Memories of growing up in a large family, where Sunday summer meals meant more than just sharing a meal together, is nothing new to the many migrants of Australia. Certainly, the simple village meal of risonni and meat, continues to hold a special place in Julia Syrrakos’ heart even after migrating to Australia.

Julia Syrrakos grew up in a small village in Greece, not too far off Kalamata. Growing up in the aftermath of World War II, and amid the Greek civil war, disorder and poverty was not a foreign concept. Julia admits that her family were fortunate, growing up with both parents, owning a few fruit gardens and most importantly they had their health.

Down the road from her family’s two-bedroom house, there was a young boy, barely five years old, who had been orphaned. His father had been thrown in jail, due to his opposing left-wing political beliefs during the civil war, and the boy’s family was left without sufficient means of living. The orphaned boy, Niko, knew on Sundays Julia’s family would cook an abundant meal consisting of meat, red sauce and rice, which just happened to be his favourite.

Every Sunday, Niko would come hurrying up to their house, where the other young children welcomed him, played with him, doted on him and fed him. Her father would spot the boy from the balcony, galloping to their house, and would tell his children ‘erxete ton mara ‘. An untranslatable play on words, teasing his daughters’ doting and endearment towards the little boy.

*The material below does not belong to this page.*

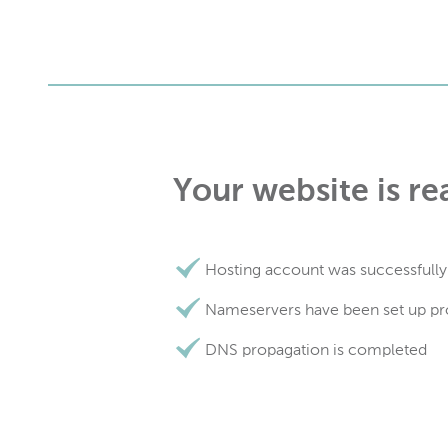
Your website is re
Hosting account was successfully
Nameservers have been set up pr
DNS propagation is completed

Julia comments that her father was never a strict man, and despite being responsible for feeding a family of ten mouths, he never hesitated to welcome one more to their table. Julia laughs as she recalls the boy hungrily insisting to ‘vale mou kialo’ or ‘put me more’ on his plate – pointing out that he had no adult figure in his life to teach him any manners.

In the village, the preparation of this Sunday meal was extensive. Early in the morning, in order to escape the boiling summer heat in Greece, Julia recalls accompanying her father to the Sunday market in the town centre, where residents from surrounding villages would gather to exchange their produce. This journey would begin before sunrise, and finish by lunchtime – the two-hour trek there and back is remembered fondly by Julia as an opportunity to socialise at the market. Their family, who were fortunate to own their own fruit gardens, sold an abundance of produce: olives, figs, pears, lemons, oranges, grapes and more, all in exchange for the meat they would use for dinner.

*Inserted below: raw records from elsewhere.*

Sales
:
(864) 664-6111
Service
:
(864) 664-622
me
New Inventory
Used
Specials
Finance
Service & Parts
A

Julia Syrakos. Photo: Supplied

When they returned home, the meat was cooked immediately – as the combination of no refrigeration with the blistering summer heat, there was no other choice. Julia’s mother would cut the meat into big chunks, then cut the excess fat off, and the meat was washed in a colander and patted dry.

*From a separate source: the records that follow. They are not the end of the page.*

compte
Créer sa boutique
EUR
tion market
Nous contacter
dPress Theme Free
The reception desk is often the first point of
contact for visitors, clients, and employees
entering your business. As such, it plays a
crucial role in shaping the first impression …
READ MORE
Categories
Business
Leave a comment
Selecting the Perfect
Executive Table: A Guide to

Julia can’t remember there being a time where she wasn’t curiously following her mothers’ every action whilst cooking. Never was she explicitly taught how to make this meal, but rather developed the skill of cooking from observation. She studied her mother expertly dicing an onion, pouring four table spoons of homemade olive oil onto a saucepan, adding a dash of salt and then allowing the diced onion sauté for approximately a minute. Her mother would then add the meat to the saucepan, allowing it to simmer until their house filled with aromatic smells.

From their vineyard, Julia’s father would ferment his own red wine from grapes, of which one cup of wine was added to the saucepan, alongside one cup of boiling water. This wine was sweet and tart all at once, and unparallel to anything on the shelves today. The full saucepan was then covered for the better half of an hour, or until the meat had drunk up all the liquid.

Julia would gather fresh tomatoes from their garden to bring to her mother, desperate to help her, which she would watch her mother dice and then heat up with the meat. Alongside this, her mother would cook 300g of risoni to 3-4 cups of boiling water, adding water dependent on the preferred consistency and stirring for 20 minutes. Julia adds how with such a large family, her mother managed the kitchen, insisting it was easier done herself rather than having all her children bustling about trying to help.

This hearty meal was eaten mid-afternoon every Sunday, with the eight siblings, two adults and Niko squeezed together at the table. Julia smiles, as she recalls insisting on sitting beside the little boy Niko, of whom she was fond of. Their mother would serve the meat and red sauce on a bed of risoni. Her mother’s final touch was a sprinkle of parmesan cheese to enhance its richness, and if in season, fresh herbs such as basil to garnish.

After this meal, with all the children’s mouths fed and stomach’s full – the entire family was now able to wind-down. To this day, this meal is still a staple in Julia’s Melbourne household, where she continues to feed her family this in the summertime.